Series of training workshops are being rolled out by Tano Women Empowerment and Development Association (TWEDA) and Women Integrated Development Association WIDA meant to deepen community level advocacy and push for women and Girls adequate representation in decision-making processes.
Women’s empowerment and promoting women’s rights have emerged as a part of a major global movement and is continuing to break new ground in recent years. Days like International Women’s Day are gradually gaining momentum.
Despite a great deal of progress, women and girls continue to face discrimination and relegation in every part of the world, most especially, Africa.
It is for this and other reasons that TWEDA and WIDA, both Women rights advocacy organizationswith financial support from Plan International Ghana felt the need to build the capacities of women and girls to enable them effectively participate in decision making processes.
The workshops which were held in Mining communities including Yamfo, Susanso, Techere, Afrisipa and Adrobaa in the Ahafo Region sought to train and educate women and girls to empower them to get involve in decision making processes at both localand national levels.
The separate trainings, which started on the 15th February and expected to come to an end on the 30th of June is also to ensure that women whose properties, such as lands, farms, buildings and other immovable properties that could be affected by the operations of Newmont Ghana Gold Limited would receive due compensation worth their losses.

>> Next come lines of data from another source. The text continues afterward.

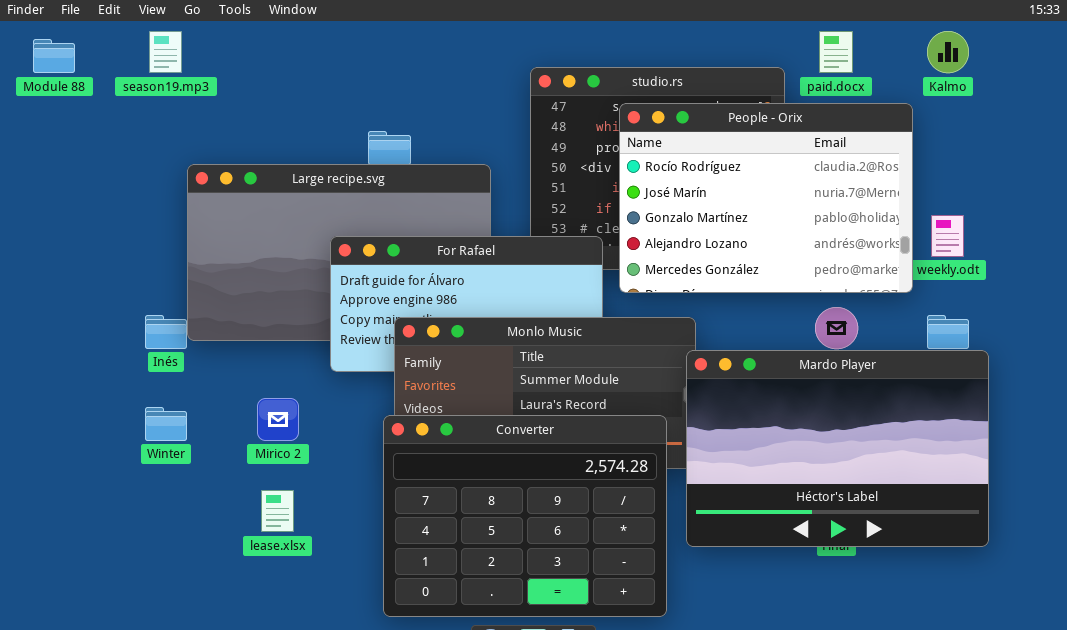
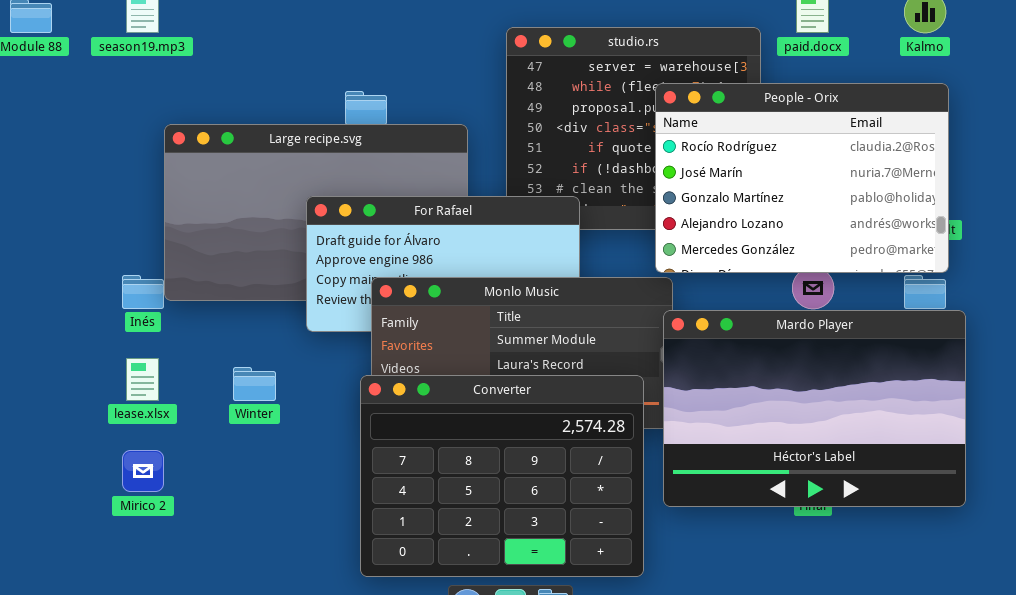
People - Orix: [619,103,913,293] -> [655,83,949,273], moved
Mirico 2: [257,398,299,441] -> [122,450,164,492], moved
Winter: [145,407,187,441] -> [233,367,276,401], moved
lease.xlsx: [261,490,294,532] -> [126,358,159,401], moved

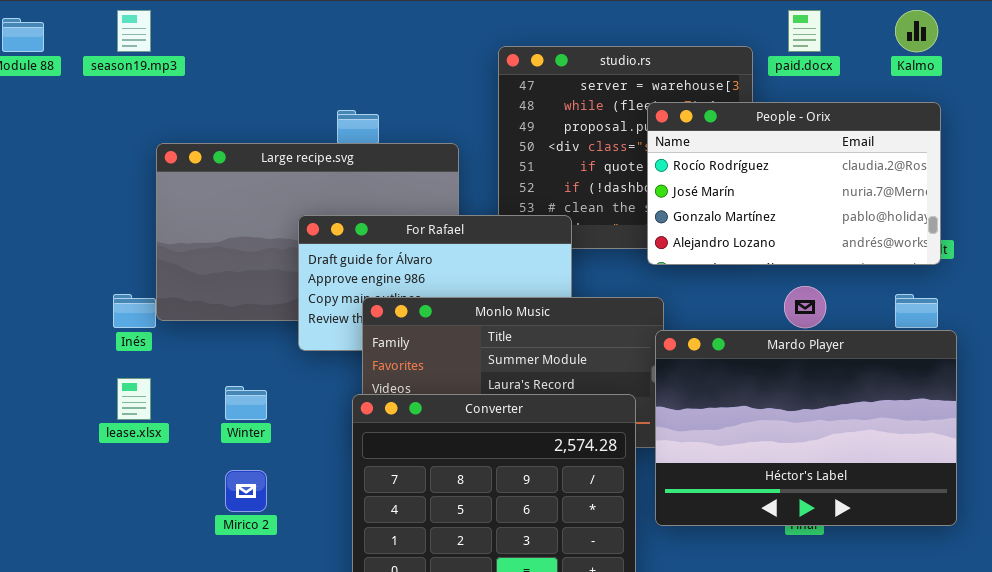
People - Orix: [655,83,949,273] -> [647,102,941,265], resized
Mirico 2: [122,450,164,492] -> [225,470,267,512], moved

Participants in the five mining affected communities within Newmont Ahafo North project areas were enlightened on the necessary legal regulations to enable them negotiate and price their lands and properties that may be affected by the mines. They were also given some confidence- boosting tutorials to enable them to contest localdecision making positions.
In the workshops, participants were taken through how the State has vested the ownership of minerals including gold on the President on behalf of the citizens by citing the 1992 Constitution (Article 257 (6): “vesting of ownership of minerals in the president on behalf of the Republic and in trust for the people of Ghana”. The PNDC law 153 of the 1986 also vests the ownership of minerals in the state to the President. Act 703, 2006, the Minerals and Mining Act also buttresses the people as owners of the minerals but the President holds in trust on behalf of the citizens of Ghana.
It was explained that the above laws give the President the power or right to compulsory acquire lands and properties that minerals are found on.
It furthered that in the case of the Ahafo North, their land is rich in Gold. This means that even if gold is found on people’s properties or lands, the Law gives the government the power to either mine or give the concession for investors to mine. This is known as, ‘the Compulsory Acquisition of Land and property, Article 20 (1a) of the 1992 constitution’. However, clause 2 of the same Article 20 also compel the proponent to effect the prompt payment of fair and adequate compensation to the property owners whose properties would be affected by the operations of the mines.
During the workshop’s open forum, a section of the women raised concerns regarding how women are not properly represented and for that matter, their views and plight are not been heard, let alone tackled to their satisfaction. Others agreed that they have not been actively involved in several decision-making processes they were invited to due to their lack of courage and confidence and lack of respect for women.
Apart from the series of workshops local community information centers within the five communities have also been used to educate the larger populace in the area.
Mr. Richard Adjei-Poku, Executive Director of Livelihood& Environment Ghana – LEG, who was the resource person for the trainings informed participants that government also has the responsibility to supervise the operations of companies and ensure good implementation and compliance of the mining laws and to educate communities or areas that are affected by the activities of these operating companies.
Mr. Adjei-Poku encouraged them to actively participate in all forms of activities that could bring development to their communities and country at large. According to him, women formed an integral part of the world and without them a lot of things cannot be realized.